Tuesday, October 11, 2005

Malaysia may raise fuel prices gradually to contain fiscal deficit - Hasan Jafri

Malaysia could lose its status as home of the second-cheapest gasoline in Southeast Asia as Prime Minister Abdullah Ahmad Badawi focuses his efforts to rein in the country's fiscal deficit on increasingly expensive fuel subsidies.

The prime minister, in his second full year in office, faces a tricky balancing act. He has successfully slashed the budget deficit to 3.8% of gross domestic product from 5.6% in 2002. But the energy-subsidy bill has emerged as a concern, and reducing it will be politically difficult.

Under Malaysia's 2006 budget, unveiled Sept. 30, the government will spend 15.7 billion ringgit ($4.17 billion) this year to cap retail fuel prices, up sharply from six billion ringgit two years ago. State-owned oil company Petroliam Nasional Bhd., or Petronas, will pay nine billion ringgit to subsidize natural gas sold to local utility companies.

The total energy bill of almost 25 billion ringgit is higher than the projected 18.44 billion ringgit fiscal deficit for 2006, twice as much as Malaysia's security spending and 6.4% more than what the government plans to spend on education.

Analysts expect that Malaysia will increase fuel prices at a gradual pace, unlike the Indonesian government, which this month increased retail prices by an average of more than 125%. Analysts say Malaysia is in a stronger financial position to bear the cost of the subsidies compared with Indonesia, which was under pressure from a sinking currency, to take tough action.

Malaysia's weaker economic performance this year, compared with last year, also argues for a more gradual approach. Economic growth is forecast by the government to slow to 5% in 2005 from 7.1% in 2004, partly because the rising cost of oil has increased the cost of doing business. Year-to-year inflation hit 3.7% in August, the highest rate since February 1999.

Malaysia exports high-quality sweet, light crude to the world and has gained enormously from the record crude prices. It doesn't have enough domestic refining capacity and is forced to import gasoline, kerosene oil and diesel fuel.

The government this year has increased gasoline prices by 6.6% and diesel prices by 45.6%. At 43 U.S. cents a liter, Malaysia has the region's second-lowest retail gasoline price after Brunei, where the price is 32 cents a liter.

Indonesia's recent fuel-price increases pushed the gasoline price there to 44 cents a liter. Thailand sells gasoline for 55 cents a liter, while in Singapore a liter of gasoline costs as much as a $1.

Mr. Abdullah isn't expected to follow Indonesian President Susilo Bambang Yudhoyono's lead and shock the economy with a massive one-time rise.

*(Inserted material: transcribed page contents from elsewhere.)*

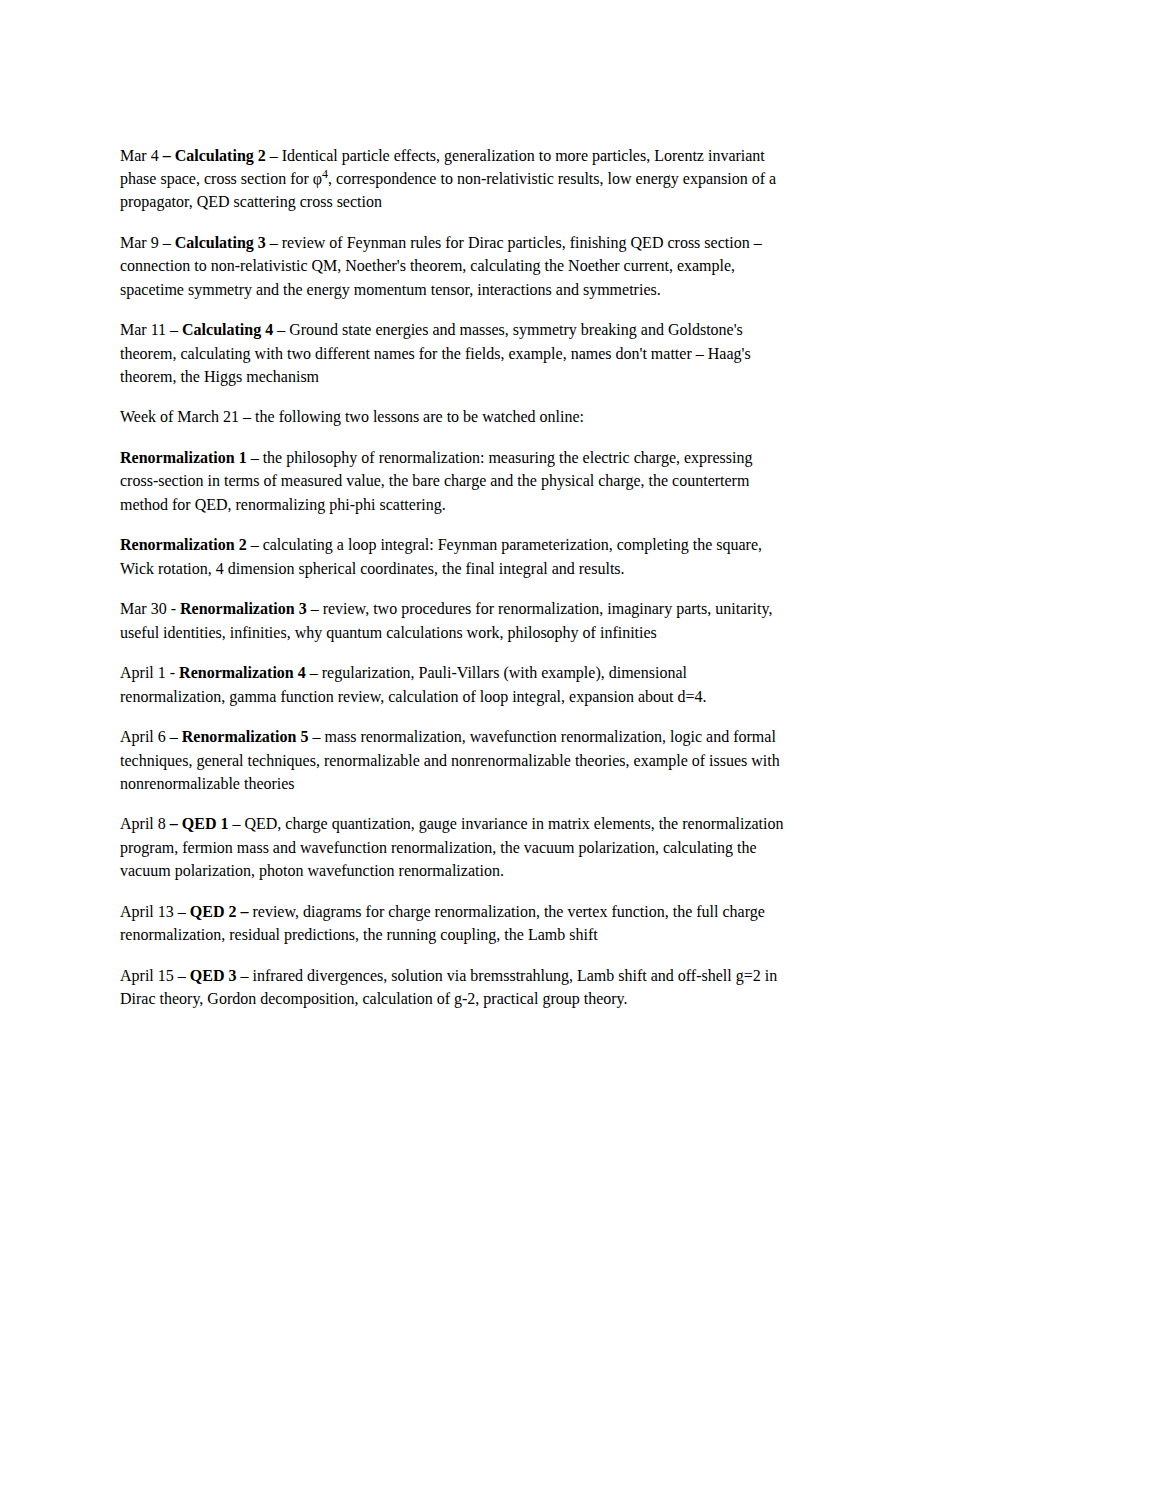Mar 4 – Calculating 2 – Identical particle effects, generalization to more particles, Lorentz invariant phase space, cross section for φ4, correspondence to non-relativistic results, low energy expansion of a propagator, QED scattering cross section
Mar 9 – Calculating 3 – review of Feynman rules for Dirac particles, finishing QED cross section – connection to non-relativistic QM, Noether's theorem, calculating the Noether current, example, spacetime symmetry and the energy momentum tensor, interactions and symmetries.
Mar 11 – Calculating 4 – Ground state energies and masses, symmetry breaking and Goldstone's theorem, calculating with two different names for the fields, example, names don't matter – Haag's theorem, the Higgs mechanism
Week of March 21 – the following two lessons are to be watched online:
Renormalization 1 – the philosophy of renormalization: measuring the electric charge, expressing cross-section in terms of measured value, the bare charge and the physical charge, the counterterm method for QED, renormalizing phi-phi scattering.
Renormalization 2 – calculating a loop integral: Feynman parameterization, completing the square, Wick rotation, 4 dimension spherical coordinates, the final integral and results.
Mar 30 - Renormalization 3 – review, two procedures for renormalization, imaginary parts, unitarity, useful identities, infinities, why quantum calculations work, philosophy of infinities
April 1 - Renormalization 4 – regularization, Pauli-Villars (with example), dimensional renormalization, gamma function review, calculation of loop integral, expansion about d=4.
April 6 – Renormalization 5 – mass renormalization, wavefunction renormalization, logic and formal techniques, general techniques, renormalizable and nonrenormalizable theories, example of issues with nonrenormalizable theories
April 8 – QED 1 – QED, charge quantization, gauge invariance in matrix elements, the renormalization program, fermion mass and wavefunction renormalization, the vacuum polarization, calculating the vacuum polarization, photon wavefunction renormalization.
April 13 – QED 2 – review, diagrams for charge renormalization, the vertex function, the full charge renormalization, residual predictions, the running coupling, the Lamb shift
April 15 – QED 3 – infrared divergences, solution via bremsstrahlung, Lamb shift and off-shell g=2 in Dirac theory, Gordon decomposition, calculation of g-2, practical group theory.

Instead, he is more likely to continue to gradually raise prices after doing the same three times this year.

Officials argue that because of Malaysia's financial position is stronger than Indonesia's, Mr. Abdullah has more leeway in weaning the public off cheap gasoline. The incremental approach will also keep political pressure off Mr. Abdullah, as well as ensure that inflation doesn't spike and that economic growth doesn't falter.

"You need a period of adjustment and just can't go cold turkey," says a senior government official who doesn't want to be identified. Other government officials say that Mr. Abdullah's administration is treading carefully because of fears of a backlash, particularly from the politically dominant ethnic Malay community. "The whole issue is very political. There is a lot of opposition against removing subsidies from within government", says a Finance Ministry official.

The government has said it won't raise prices further this year but has stopped short of saying what it intends to do in 2006.

Assuming crude oil continues to trade above $60 a barrel, some economists expect Mr. Abdullah to raise retail gasoline prices by 12% to 25% next year. The higher prices would help the government reduce both its budget deficit and its subsidy bill, perhaps by as much as three billion ringgit.

Still, Raising fuel prices too sharply could lead to a backlash from consumers and from industries such as fishing in rural areas, which rely heavily on subsidies and are poorer than middle-class residents of Kuala Lumpur.